The healthcare team recognized the importance of addressing both the infection and the underlying urinary obstruction. The patient's case was urgently reviewed by the urology team, who prioritized scheduling the transurethral resection of the prostate (TURP) as soon as the infection was controlled. Meanwhile, supportive care measures were intensified, including intravenous fluids to prevent dehydration and monitoring for hypotension. The patient's condition required close observation to anticipate and manage potential complications, such as sepsis or acute renal failure, underscoring the need for a coordinated, multidisciplinary approach to his care.
Section 5
In the days following the initiation of antibiotics, the patient’s clinical status showed mixed responses, prompting further evaluation. Despite initial hopes for improvement, his low-grade fever persisted, and his white blood cell count remained elevated at 14,000/mm^3, suggesting ongoing infection. The healthcare team noted that the patient’s blood pressure had become more labile, with readings fluctuating between 140/90 mmHg and 160/100 mmHg, and his heart rate occasionally spiking to 110 bpm. Additionally, the patient began to experience mild confusion and disorientation, raising concerns about potential systemic complications.
A repeat urinalysis revealed persistent pyuria and bacteriuria, while blood cultures returned positive for Escherichia coli, confirming bacteremia. The patient's renal function tests showed further deterioration, with serum creatinine rising to 1.8 mg/dL, indicating worsening renal involvement. Recognizing the risk of progression to sepsis, the healthcare team adjusted the antibiotic regimen based on culture sensitivities and initiated aggressive fluid resuscitation to stabilize hemodynamics and support renal perfusion.

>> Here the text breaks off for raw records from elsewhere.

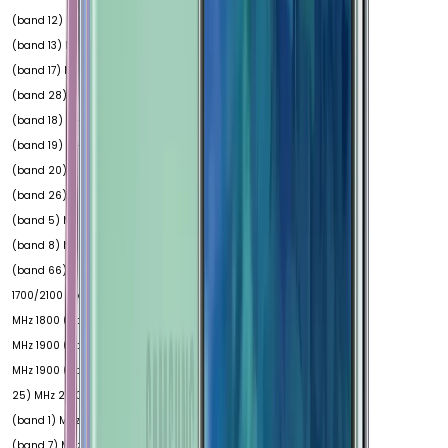
(band 12) MHz 700
(band 13) MHz 700
(band 17) MHz 700
(band 28) MHz 800
(band 18) MHz 800
(band 19) MHz 800
(band 20) MHz 850
(band 26) MHz 850
(band 5) MHz 900
(band 8) MHz 1700
(band 66) MHz
1700/2100 (band 4)
MHz 1800 (band 3)
MHz 1900 (band 2)
MHz 1900 (band
25) MHz 2100
(band 1) MHz 2600
(band 7) MHz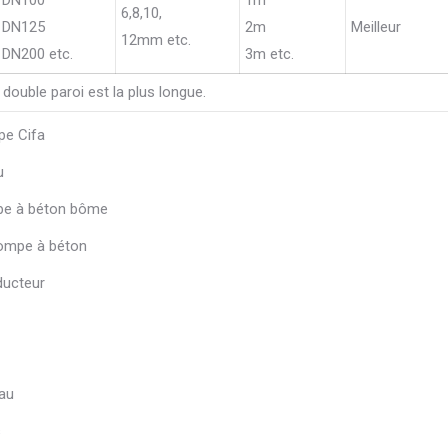
6,8,10,
DN125
2m
Meilleur
12mm etc.
DN200 etc.
3m etc.
ouble paroi est la plus longue.
pe Cifa
u
mpe à béton bôme
pompe à béton
ducteur
yau
s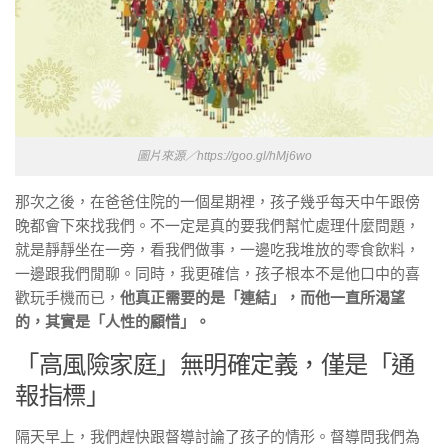
圖片來源／https://goo.gl/hMj6wo
那次之後，在爸爸住院的一個星期裡，孩子幾乎每天中午跟傍
晚都會下來找我們。不一定是真的要我們幫忙處理什麼問題，
就是靜靜坐在一旁，看我們做事，一邊吃我堆放的零食飲料，
一邊跟我們閒聊。同時，我更確信，孩子根本不是他口中的喜
歡玩手機而已，
他真正需要的是「連結」，而他一直所渴望
的，其實是「人性的顧惜」。
「高風險家庭」無明確定義，僅是「通
報指標」
隔天早上，我們趕快跟督導討論了孩子的情形。督導問我們為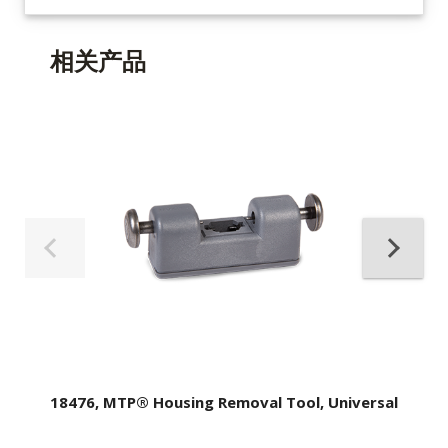
相关产品
18476, MTP® Housing Removal Tool, Universal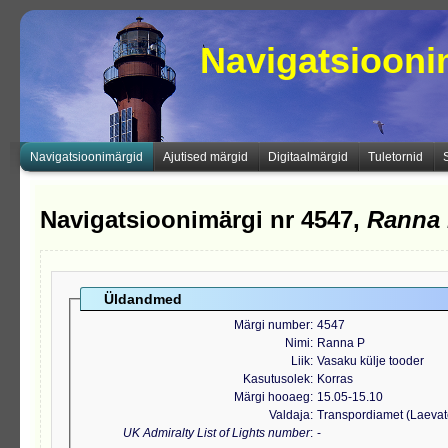
Navigatsioon
Navigatsioonimärgid
Ajutised märgid
Digitaalmärgid
Tuletornid
Navigatsioonimärgi nr 4547,
Ranna
Üldandmed
Märgi number
4547
Nimi
Ranna P
Liik
Vasaku külje tooder
Kasutusolek
Korras
Märgi hooaeg
15.05-15.10
Valdaja
Transpordiamet (Laeva
UK Admiralty List of Lights number
-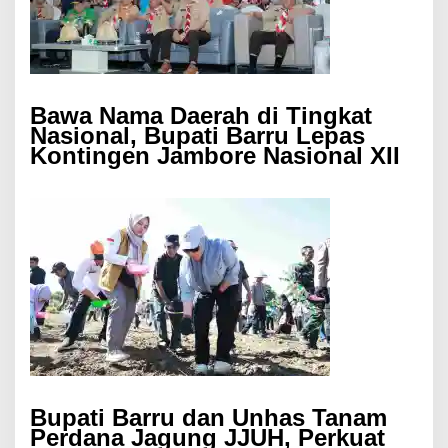
Bawa Nama Daerah di Tingkat
Nasional, Bupati Barru Lepas
Kontingen Jambore Nasional XII
Bupati Barru dan Unhas Tanam
Perdana Jagung JJUH, Perkuat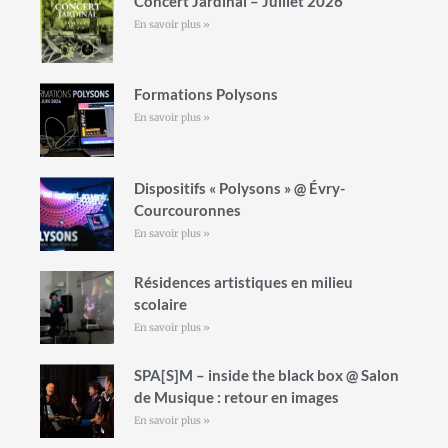
Concert Jardinal – Juillet 2026
En savoir plus »
Formations Polysons
En savoir plus »
Dispositifs « Polysons » @ Évry-
Courcouronnes
En savoir plus »
Résidences artistiques en milieu
scolaire
En savoir plus »
SPA[S]M – inside the black box @ Salon
de Musique : retour en images
En savoir plus »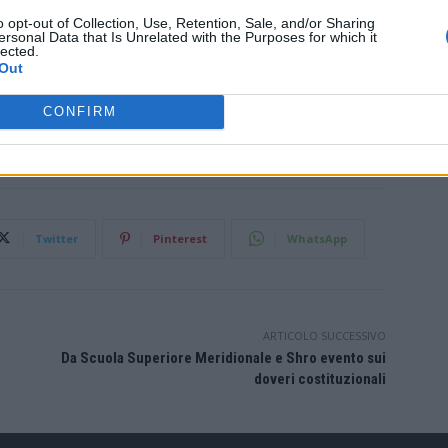
o opt-out of Collection, Use, Retention, Sale, and/or Sharing
ersonal Data that Is Unrelated with the Purposes for which it
lected.
Out
CONFIRM
Twitter
Pinterest
WhatsApp
ARTICOLO SUCCESSIVO
Da Scuola Superiore Meridionale e Shro evento sui
doveri costituzionali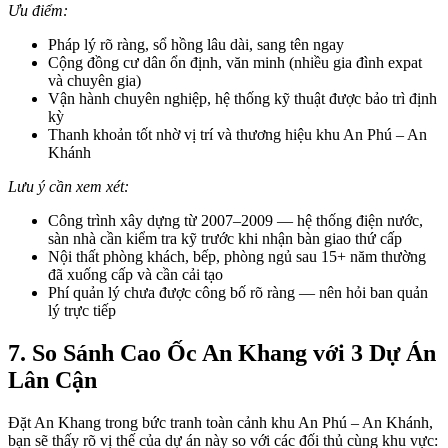
Ưu điểm:
Pháp lý rõ ràng, sổ hồng lâu dài, sang tên ngay
Cộng đồng cư dân ổn định, văn minh (nhiều gia đình expat
và chuyên gia)
Vận hành chuyên nghiệp, hệ thống kỹ thuật được bảo trì định
kỳ
Thanh khoản tốt nhờ vị trí và thương hiệu khu An Phú – An
Khánh
Lưu ý cần xem xét:
Công trình xây dựng từ 2007–2009 — hệ thống điện nước,
sàn nhà cần kiểm tra kỹ trước khi nhận bàn giao thứ cấp
Nội thất phòng khách, bếp, phòng ngủ sau 15+ năm thường
đã xuống cấp và cần cải tạo
Phí quản lý chưa được công bố rõ ràng — nên hỏi ban quản
lý trực tiếp
7. So Sánh Cao Ốc An Khang với 3 Dự Án
Lân Cận
Đặt An Khang trong bức tranh toàn cảnh khu An Phú – An Khánh,
bạn sẽ thấy rõ vị thế của dự án này so với các đối thủ cùng khu vực: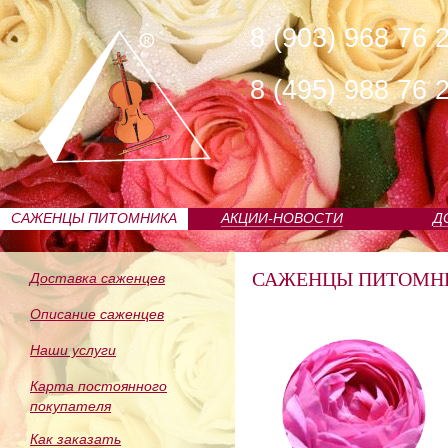
8 (903) 968 76 
8 (495) 988 76 
САЖЕНЦЫ ПИТОМНИКА
АКЦИИ-НОВОСТИ
Д
САЖЕНЦЫ ПИТОМН
Доставка саженцев
Описание саженцев
Наши услуги
Карта постоянного
покупателя
Как заказать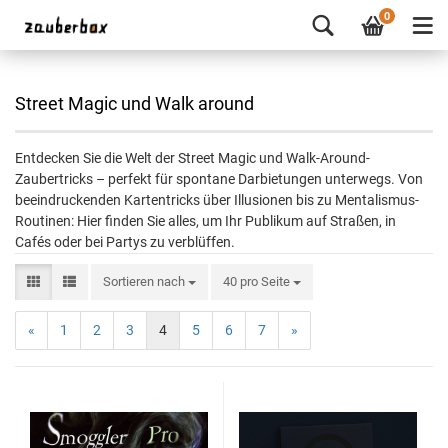
0
Street Magic und Walk around
Entdecken Sie die Welt der Street Magic und Walk-Around-
Zaubertricks – perfekt für spontane Darbietungen unterwegs. Von
beeindruckenden Kartentricks über Illusionen bis zu Mentalismus-
Routinen: Hier finden Sie alles, um Ihr Publikum auf Straßen, in
Cafés oder bei Partys zu verblüffen.
Sortieren nach
40 pro Seite
«
1
2
3
4
5
6
7
»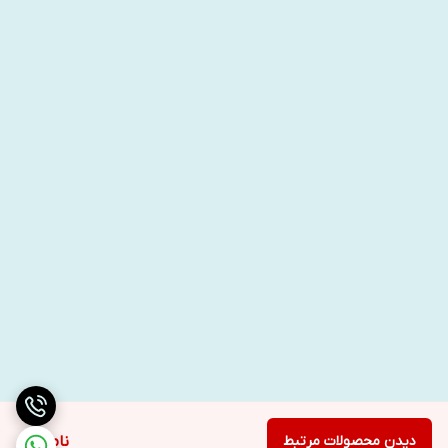
دیدن محصولات مرتبط
ناموجود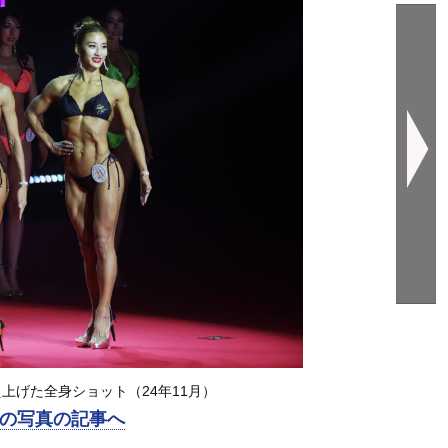
上げた全身ショット（24年11月）
の写真の記事へ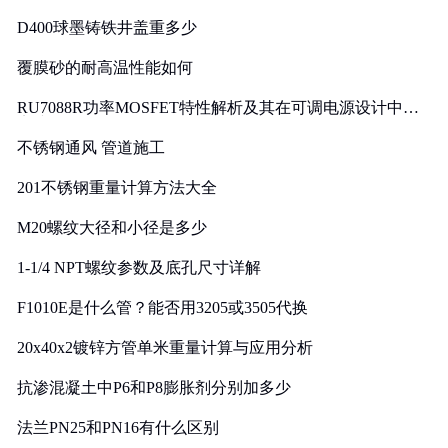
D400球墨铸铁井盖重多少
覆膜砂的耐高温性能如何
RU7088R功率MOSFET特性解析及其在可调电源设计中的
实践
不锈钢通风 管道施工
201不锈钢重量计算方法大全
M20螺纹大径和小径是多少
1-1/4 NPT螺纹参数及底孔尺寸详解
F1010E是什么管？能否用3205或3505代换
20x40x2镀锌方管单米重量计算与应用分析
抗渗混凝土中P6和P8膨胀剂分别加多少
法兰PN25和PN16有什么区别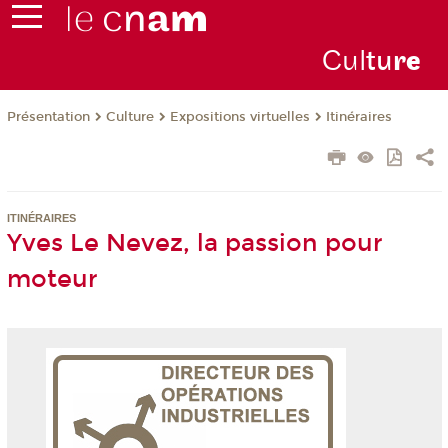
Cul
tu
r
e
Présentation
Culture
Expositions virtuelles
Itinéraires
ITINÉRAIRES
Yves Le Nevez, la passion pour
moteur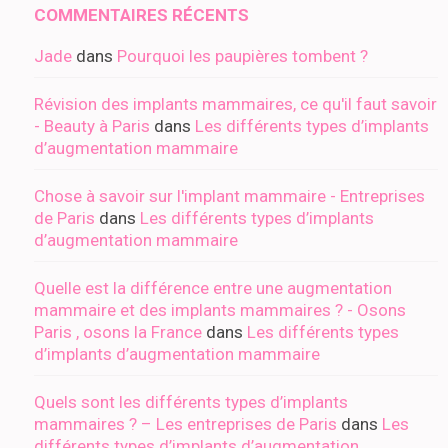
COMMENTAIRES RÉCENTS
Jade
dans
Pourquoi les paupières tombent ?
Révision des implants mammaires, ce qu'il faut savoir
- Beauty à Paris
dans
Les différents types d’implants
d’augmentation mammaire
Chose à savoir sur l'implant mammaire - Entreprises
de Paris
dans
Les différents types d’implants
d’augmentation mammaire
Quelle est la différence entre une augmentation
mammaire et des implants mammaires ? - Osons
Paris , osons la France
dans
Les différents types
d’implants d’augmentation mammaire
Quels sont les différents types d’implants
mammaires ? – Les entreprises de Paris
dans
Les
différents types d’implants d’augmentation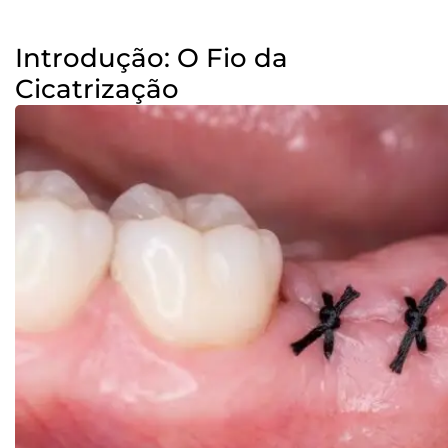
Introdução: O Fio da
Cicatrização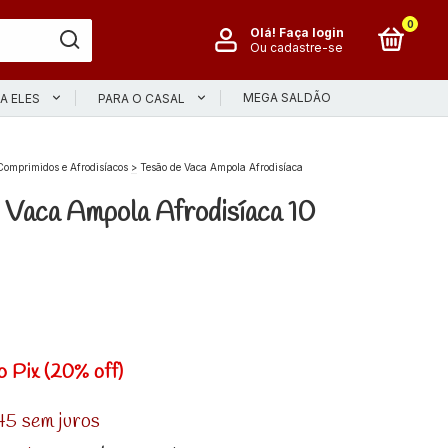
0
Olá!
Faça login
Ou cadastre-se
MEGA SALDÃO
A ELES
PARA O CASAL
Comprimidos e Afrodisíacos
>
Tesão de Vaca Ampola Afrodisíaca
 Vaca Ampola Afrodisíaca 10
o Pix (20% off)
45
sem juros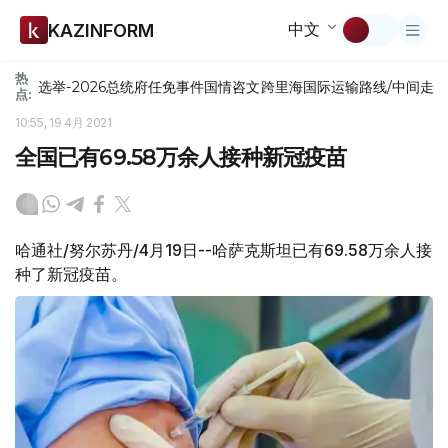
中文
KAZINFORM
热
选举-2026
总统府
任免
事件
国情咨文
跨里海国际运输路线/中间走
点:
10:55, 19 4月 2021
全国已有69.58万余人接种新冠疫苗
哈通社/努尔苏丹/4月19日--哈萨克斯坦已有69.58万余人接
种了新冠疫苗。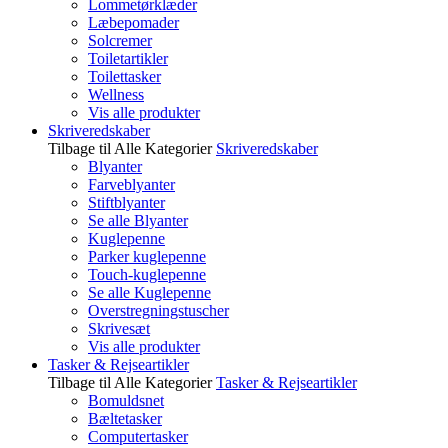
Lommetørklæder
Læbepomader
Solcremer
Toiletartikler
Toilettasker
Wellness
Vis alle produkter
Skriveredskaber
Tilbage til Alle Kategorier
Skriveredskaber
Blyanter
Farveblyanter
Stiftblyanter
Se alle Blyanter
Kuglepenne
Parker kuglepenne
Touch-kuglepenne
Se alle Kuglepenne
Overstregningstuscher
Skrivesæt
Vis alle produkter
Tasker & Rejseartikler
Tilbage til Alle Kategorier
Tasker & Rejseartikler
Bomuldsnet
Bæltetasker
Computertasker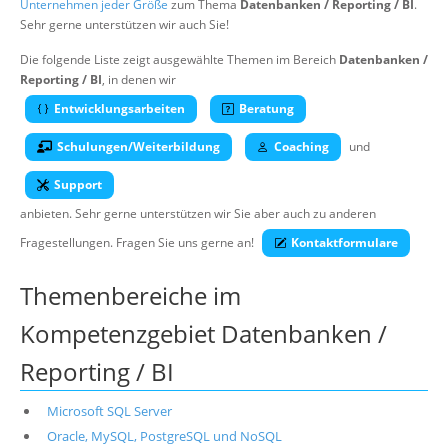
Unternehmen jeder Größe
zum Thema
Datenbanken / Reporting / BI
.
Über uns
Sehr gerne unterstützen wir auch Sie!
Suche
Die folgende Liste zeigt ausgewählte Themen im Bereich
Datenbanken /
Reporting / BI
, in denen wir
Entwicklungsarbeiten
Beratung
Schulungen/Weiterbildung
Coaching
und
Support
anbieten. Sehr gerne unterstützen wir Sie aber auch zu anderen
Fragestellungen. Fragen Sie uns gerne an!
Kontaktformulare
Themenbereiche im
Kompetenzgebiet Datenbanken /
Reporting / BI
Microsoft SQL Server
Oracle, MySQL, PostgreSQL und NoSQL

The multidisciplinary team, including infectious disease specialists and nephrologists, collaborated to refine the management plan. The urology team emphasized the need to expedite the TURP procedure, as resolving the urinary obstruction was crucial to preventing further complications. The patient was closely monitored for signs of acute kidney injury and septic shock, with strict input and output monitoring and frequent reassessments of mental status. This proactive approach was vital to navigating the complexities of the patient's condition and setting the stage for a successful surgical intervention once the infection was adequately controlled.